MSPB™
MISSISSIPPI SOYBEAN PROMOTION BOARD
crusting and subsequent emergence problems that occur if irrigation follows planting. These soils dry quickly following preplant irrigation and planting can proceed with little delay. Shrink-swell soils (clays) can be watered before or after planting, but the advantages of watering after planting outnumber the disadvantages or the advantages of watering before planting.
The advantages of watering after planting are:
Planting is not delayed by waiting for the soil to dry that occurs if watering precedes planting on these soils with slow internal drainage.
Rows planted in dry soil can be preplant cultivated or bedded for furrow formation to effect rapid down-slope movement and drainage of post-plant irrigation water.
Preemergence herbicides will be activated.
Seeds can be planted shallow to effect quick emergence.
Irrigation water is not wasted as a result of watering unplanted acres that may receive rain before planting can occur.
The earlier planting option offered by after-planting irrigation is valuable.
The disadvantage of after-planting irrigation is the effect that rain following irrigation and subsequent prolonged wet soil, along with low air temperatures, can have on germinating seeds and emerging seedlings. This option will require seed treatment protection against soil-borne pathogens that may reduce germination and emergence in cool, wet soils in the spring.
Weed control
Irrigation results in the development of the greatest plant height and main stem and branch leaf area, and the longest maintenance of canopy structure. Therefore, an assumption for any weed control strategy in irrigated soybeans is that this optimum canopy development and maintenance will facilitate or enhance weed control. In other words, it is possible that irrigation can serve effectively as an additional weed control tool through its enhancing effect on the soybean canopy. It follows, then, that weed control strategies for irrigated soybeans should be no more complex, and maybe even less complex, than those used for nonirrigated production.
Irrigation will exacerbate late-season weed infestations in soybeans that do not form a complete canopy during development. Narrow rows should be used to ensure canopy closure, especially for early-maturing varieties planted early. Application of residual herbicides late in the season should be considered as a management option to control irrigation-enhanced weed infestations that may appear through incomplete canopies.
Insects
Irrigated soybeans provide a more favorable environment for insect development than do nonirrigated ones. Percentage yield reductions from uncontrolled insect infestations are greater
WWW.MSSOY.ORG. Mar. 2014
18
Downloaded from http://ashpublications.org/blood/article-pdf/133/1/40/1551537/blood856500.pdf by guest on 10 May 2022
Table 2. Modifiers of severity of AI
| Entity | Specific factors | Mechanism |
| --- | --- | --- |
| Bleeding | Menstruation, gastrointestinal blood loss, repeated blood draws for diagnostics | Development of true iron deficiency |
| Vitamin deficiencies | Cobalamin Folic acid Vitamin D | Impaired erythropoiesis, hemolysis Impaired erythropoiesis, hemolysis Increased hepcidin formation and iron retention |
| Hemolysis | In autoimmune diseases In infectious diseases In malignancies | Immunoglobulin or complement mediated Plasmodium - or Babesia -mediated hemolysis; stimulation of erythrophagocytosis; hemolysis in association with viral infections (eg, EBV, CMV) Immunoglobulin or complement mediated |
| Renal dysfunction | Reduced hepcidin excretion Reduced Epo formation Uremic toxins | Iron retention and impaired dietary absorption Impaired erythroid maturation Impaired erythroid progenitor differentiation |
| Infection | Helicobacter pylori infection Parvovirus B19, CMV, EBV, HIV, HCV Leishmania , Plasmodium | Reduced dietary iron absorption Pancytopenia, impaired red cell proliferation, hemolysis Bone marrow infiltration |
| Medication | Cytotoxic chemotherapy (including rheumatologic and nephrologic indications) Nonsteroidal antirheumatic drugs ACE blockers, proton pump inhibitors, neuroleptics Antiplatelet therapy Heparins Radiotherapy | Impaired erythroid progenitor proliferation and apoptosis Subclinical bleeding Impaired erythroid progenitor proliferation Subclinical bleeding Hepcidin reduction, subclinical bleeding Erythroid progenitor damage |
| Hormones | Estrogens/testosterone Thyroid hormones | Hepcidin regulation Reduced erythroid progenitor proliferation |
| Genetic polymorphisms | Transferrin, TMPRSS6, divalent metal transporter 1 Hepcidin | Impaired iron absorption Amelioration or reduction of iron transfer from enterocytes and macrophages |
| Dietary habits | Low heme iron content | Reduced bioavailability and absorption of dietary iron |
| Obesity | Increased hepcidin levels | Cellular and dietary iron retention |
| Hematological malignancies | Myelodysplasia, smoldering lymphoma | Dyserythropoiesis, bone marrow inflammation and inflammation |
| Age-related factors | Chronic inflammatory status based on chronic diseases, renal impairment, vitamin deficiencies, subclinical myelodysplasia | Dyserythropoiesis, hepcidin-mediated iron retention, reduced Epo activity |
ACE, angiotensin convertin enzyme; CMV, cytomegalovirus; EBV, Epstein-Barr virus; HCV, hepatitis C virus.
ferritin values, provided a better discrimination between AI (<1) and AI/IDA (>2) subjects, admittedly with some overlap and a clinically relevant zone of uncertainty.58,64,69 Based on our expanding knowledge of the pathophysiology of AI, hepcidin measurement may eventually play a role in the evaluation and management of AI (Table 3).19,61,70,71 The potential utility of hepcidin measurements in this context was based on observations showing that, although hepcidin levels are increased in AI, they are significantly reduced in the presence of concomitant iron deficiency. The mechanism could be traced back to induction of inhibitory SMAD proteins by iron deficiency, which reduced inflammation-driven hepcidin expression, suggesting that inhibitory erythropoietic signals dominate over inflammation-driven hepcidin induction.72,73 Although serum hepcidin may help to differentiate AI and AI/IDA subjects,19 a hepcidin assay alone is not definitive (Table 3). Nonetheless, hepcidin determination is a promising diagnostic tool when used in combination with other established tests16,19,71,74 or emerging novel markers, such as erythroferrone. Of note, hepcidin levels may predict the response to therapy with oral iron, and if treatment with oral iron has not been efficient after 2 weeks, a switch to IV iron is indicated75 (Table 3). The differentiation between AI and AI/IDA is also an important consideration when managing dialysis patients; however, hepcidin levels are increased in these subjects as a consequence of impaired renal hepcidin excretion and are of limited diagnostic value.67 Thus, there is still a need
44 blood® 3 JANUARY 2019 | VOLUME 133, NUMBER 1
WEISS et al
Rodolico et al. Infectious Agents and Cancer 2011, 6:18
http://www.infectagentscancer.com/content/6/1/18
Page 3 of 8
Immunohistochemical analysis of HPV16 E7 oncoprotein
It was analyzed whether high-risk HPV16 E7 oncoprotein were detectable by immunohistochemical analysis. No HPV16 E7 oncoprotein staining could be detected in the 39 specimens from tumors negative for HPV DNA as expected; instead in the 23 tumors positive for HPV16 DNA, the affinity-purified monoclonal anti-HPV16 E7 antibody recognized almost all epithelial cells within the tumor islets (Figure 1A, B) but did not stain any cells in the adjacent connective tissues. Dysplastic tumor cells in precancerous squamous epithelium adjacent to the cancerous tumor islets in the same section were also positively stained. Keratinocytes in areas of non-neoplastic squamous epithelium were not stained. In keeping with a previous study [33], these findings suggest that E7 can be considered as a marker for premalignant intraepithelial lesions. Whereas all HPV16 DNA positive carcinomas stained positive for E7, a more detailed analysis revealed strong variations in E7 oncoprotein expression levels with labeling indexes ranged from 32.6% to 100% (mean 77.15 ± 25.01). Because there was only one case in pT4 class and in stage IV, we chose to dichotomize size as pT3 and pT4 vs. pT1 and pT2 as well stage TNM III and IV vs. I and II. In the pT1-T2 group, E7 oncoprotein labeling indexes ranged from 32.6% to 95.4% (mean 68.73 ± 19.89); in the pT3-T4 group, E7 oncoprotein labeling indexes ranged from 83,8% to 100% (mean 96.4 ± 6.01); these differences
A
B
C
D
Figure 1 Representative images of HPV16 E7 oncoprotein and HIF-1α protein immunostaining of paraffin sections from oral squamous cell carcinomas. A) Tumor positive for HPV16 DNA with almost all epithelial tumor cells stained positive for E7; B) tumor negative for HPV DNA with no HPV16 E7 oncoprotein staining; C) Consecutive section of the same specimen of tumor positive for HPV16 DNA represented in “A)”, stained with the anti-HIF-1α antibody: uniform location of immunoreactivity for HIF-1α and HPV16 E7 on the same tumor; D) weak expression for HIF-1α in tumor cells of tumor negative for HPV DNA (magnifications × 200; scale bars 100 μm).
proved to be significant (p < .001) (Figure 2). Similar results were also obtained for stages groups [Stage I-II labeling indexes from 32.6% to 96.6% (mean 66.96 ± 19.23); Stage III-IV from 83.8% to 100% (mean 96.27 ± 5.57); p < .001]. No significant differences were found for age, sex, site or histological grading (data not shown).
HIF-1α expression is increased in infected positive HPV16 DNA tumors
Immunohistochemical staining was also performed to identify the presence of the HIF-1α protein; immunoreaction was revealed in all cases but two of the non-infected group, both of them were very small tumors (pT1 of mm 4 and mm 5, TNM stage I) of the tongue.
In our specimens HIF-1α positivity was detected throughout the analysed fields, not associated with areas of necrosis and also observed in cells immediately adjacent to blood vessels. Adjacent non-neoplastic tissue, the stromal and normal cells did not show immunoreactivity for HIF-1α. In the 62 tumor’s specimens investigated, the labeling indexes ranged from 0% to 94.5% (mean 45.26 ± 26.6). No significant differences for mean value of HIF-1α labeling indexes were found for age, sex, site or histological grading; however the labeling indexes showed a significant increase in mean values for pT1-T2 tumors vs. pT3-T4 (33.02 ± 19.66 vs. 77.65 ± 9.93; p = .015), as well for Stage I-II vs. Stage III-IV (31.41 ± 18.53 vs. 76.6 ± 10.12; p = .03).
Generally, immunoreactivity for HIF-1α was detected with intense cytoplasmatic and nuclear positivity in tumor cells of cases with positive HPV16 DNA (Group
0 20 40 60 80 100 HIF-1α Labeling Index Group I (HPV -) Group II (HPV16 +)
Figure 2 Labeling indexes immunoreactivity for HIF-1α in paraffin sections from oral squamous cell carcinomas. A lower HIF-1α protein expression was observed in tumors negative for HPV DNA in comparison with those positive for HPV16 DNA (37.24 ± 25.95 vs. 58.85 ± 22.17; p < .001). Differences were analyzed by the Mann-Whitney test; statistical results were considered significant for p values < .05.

_Task description_
Show each line of the material that includes the string "factors" by copying it.

_Written answer_
| Entity | Specific factors | Mechanism |
| Age-related factors | Chronic inflammatory status based on chronic diseases, renal impairment, vitamin deficiencies, subclinical myelodysplasia | Dyserythropoiesis, hepcidin-mediated iron retention, reduced Epo activity |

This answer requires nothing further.